USING BIVARIATE META-REGRESSION MODELS TO ANALYZE CERVICAL CANCER SCREENING TEST PERFORMANCE

Sunday, October 20, 2013
Key Ballroom Foyer (Hilton Baltimore)
Poster Board # P1-11
Health Services, and Policy Research (HSP)

Nicole G. Campos, PhD and Jane J. Kim, PhD, Harvard School of Public Health, Boston, MA
Purpose:

To quantify uncertainty of and correlation between cervical cancer screening test sensitivity and specificity, for purposes of probabilistic sensitivity analysis.

Method:

We performed an abbreviated meta-analysis to determine the sensitivity and specificity of three cervical cancer screening tests in resource-limited settings: visual inspection with acetic acid (VIA), standard human papillomavirus (HPV) testing (Hybrid Capture 2, HC2) and rapid HPV testing (careHPV).  Studies were identified from recent meta-analyses published in 2011-2012 (n=17), and from systematic PubMed searches (n=8).

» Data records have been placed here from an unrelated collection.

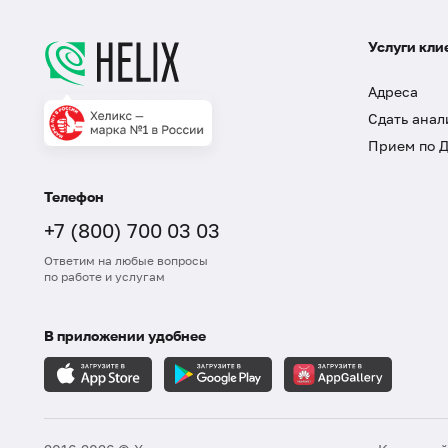
Услуги кли
Адреса
Сдать анал
Прием по 
Телефон
+7 (800) 700 03 03
Ответим на любые вопросы
по работе и услугам
В приложении удобнее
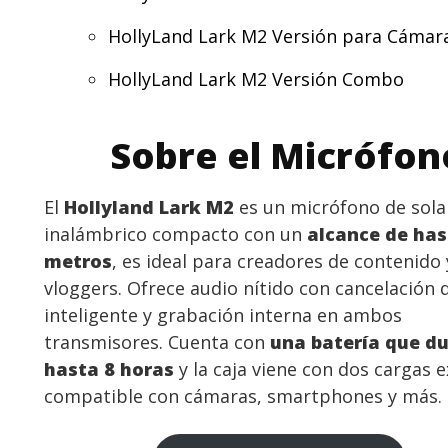
HollyLand Lark M2 Versión para Cámar
HollyLand Lark M2 Versión Combo
Sobre el Micrófon
El
Hollyland Lark M2
es un micrófono de sol
inalámbrico compacto con un
alcance de has
metros
, es ideal para creadores de contenido 
vloggers. Ofrece audio nítido con cancelación 
inteligente y grabación interna en ambos
transmisores. Cuenta con
una batería que d
hasta 8 horas
y la caja viene con dos cargas e
compatible con cámaras, smartphones y más.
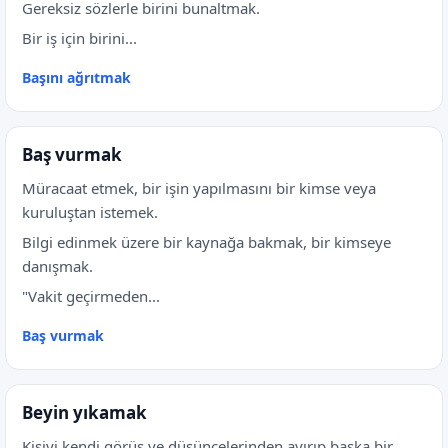
Gereksiz sözlerle birini bunaltmak.
Bir iş için birini...
Başını ağrıtmak
Baş vurmak
Müracaat etmek, bir işin yapılmasını bir kimse veya
kuruluştan istemek.
Bilgi edinmek üzere bir kaynağa bakmak, bir kimseye
danışmak.
"Vakit geçirmeden...
Baş vurmak
Beyin yıkamak
Kişiyi kendi görüş ve düşüncelerinden ayırıp başka bir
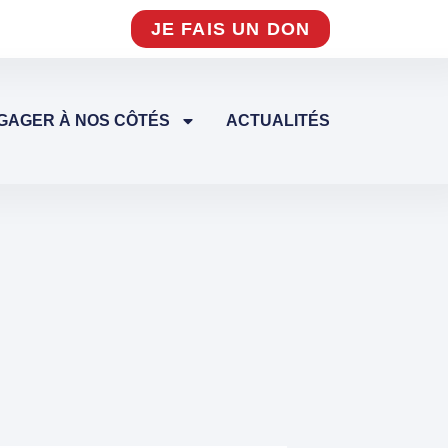
JE FAIS UN DON
GAGER À NOS CÔTÉS
ACTUALITÉS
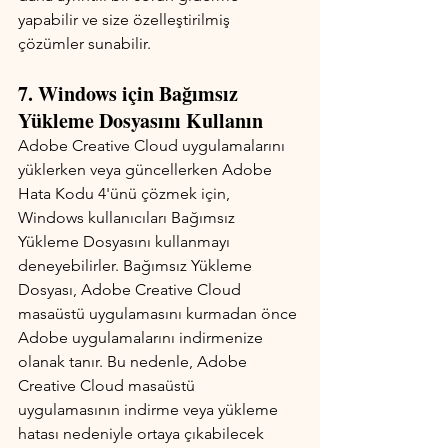
yapabilir ve size özelleştirilmiş 
çözümler sunabilir.
7. Windows için Bağımsız 
Yükleme Dosyasını Kullanın
Adobe Creative Cloud uygulamalarını 
yüklerken veya güncellerken Adobe 
Hata Kodu 4'ünü çözmek için, 
Windows kullanıcıları Bağımsız 
Yükleme Dosyasını kullanmayı 
deneyebilirler. Bağımsız Yükleme 
Dosyası, Adobe Creative Cloud 
masaüstü uygulamasını kurmadan önce 
Adobe uygulamalarını indirmenize 
olanak tanır. Bu nedenle, Adobe 
Creative Cloud masaüstü 
uygulamasının indirme veya yükleme 
hatası nedeniyle ortaya çıkabilecek 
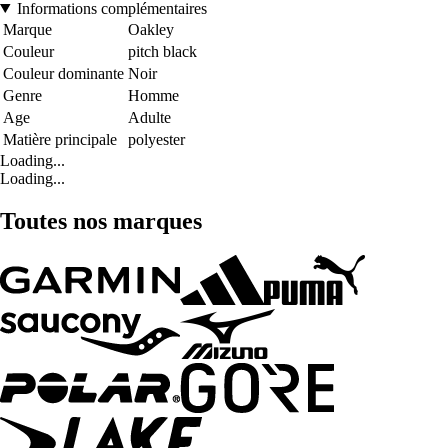
Informations complémentaires
Marque
Oakley
Couleur
pitch black
Couleur dominante
Noir
Genre
Homme
Age
Adulte
Matière principale
polyester
Loading...
Loading...
Toutes nos marques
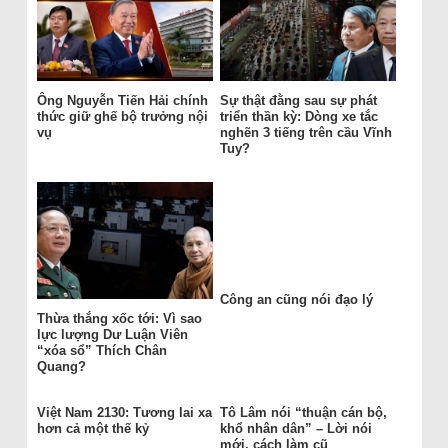
Ông Nguyễn Tiến Hải chính
Sự thật đằng sau sự phát
thức giữ ghế bộ trưởng nội
triển thần kỳ: Dòng xe tắc
vụ
nghẽn 3 tiếng trên cầu Vĩnh
Tuy?
Công an cũng nói đạo lý
Thừa thắng xốc tới: Vì sao
lực lượng Dư Luận Viên
“xóa sổ” Thích Chân
Quang?
Việt Nam 2130: Tương lai xa
Tô Lâm nói “thuận cán bộ,
hơn cả một thế kỷ
khổ nhân dân” – Lời nói
mới, cách làm cũ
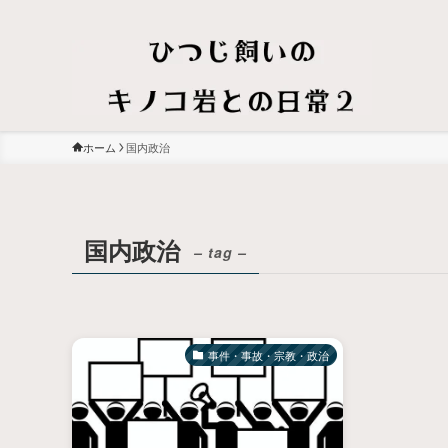
ホーム
国内政治
国内政治
– tag –
事件・事故・宗教・政治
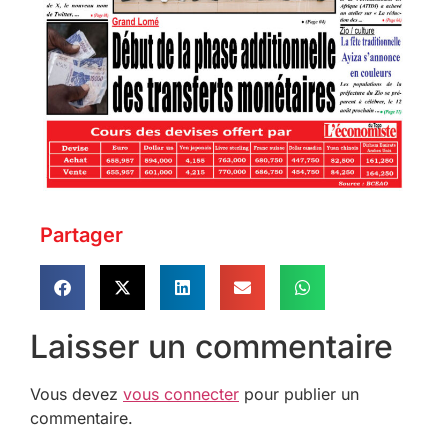
Partager
Laisser un commentaire
Vous devez
vous connecter
pour publier un
commentaire.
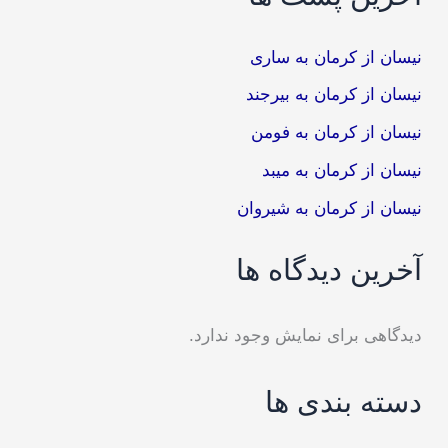
نیسان از کرمان به ساری
نیسان از کرمان به بیرجند
نیسان از کرمان به فومن
نیسان از کرمان به میبد
نیسان از کرمان به شیروان
آخرین دیدگاه ها
دیدگاهی برای نمایش وجود ندارد.
دسته بندی ها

Selection criteria included: 1) all research subjects were healthy women with no gynecological symptoms; 2) reference standard was colposcopy or colposcopy and histology; and 3) disease threshold was cervical intraepithelial neoplasia grade II or higher (CIN2+) (n=20 studies, 2 with multiple sites).  We then used count data (true positives, false positives, true negatives, false negatives) from included studies to inform a bivariate random effects model for each screening modality to generate logistic-normal and transformed distributions around sensitivity and specificity and conditional regression of logit specificity on sensitivity.  We explored the impact of restricting to studies with quality control/independent review of histology. 

Result:

Count data were derived for VIA (n=25 sites), HC2 (provider sampling, n=9 sites), and careHPV (provider and self-sampling, n=3 sites).  Bivariate random effects models estimated sensitivity at 72% (95% CI: 65-78%) for VIA, 86% (95% CI: 72-93%) for HC2, and 79% (95% CI: 69-87%) for careHPV. Estimates for specificity were 87% (95% CI: 81-90%) for VIA, 90% (95% CI: 71-93%) for HC2, and 86% (95% CI: 83-89%) for careHPV.  When we restricted to studies with quality control/independent review of histology, test sensitivity diminished for VIA (54%; 95% CI: 43-64%) and improved for HPV-based testing (91%; 95% CI: 80-96%).  Using the covariance between logit sensitivity and specificity and the between-study variance in logit sensitivity from the bivariate models, we generated linear regressions of logit specificity conditional on sensitivity.

Conclusion:

Bivariate random effects models can be used to generate logistic-normal distributions for sensitivity and specificity.  Standard output from the bivariate models can be used to inform linear regression of logit specificity conditional on sensitivity, facilitating probabilistic sensitivity analysis in microsimulation models that accounts for the correlation between parameters.  Evaluation of cervical cancer screening test performance must incorporate quality control measures in histologic review.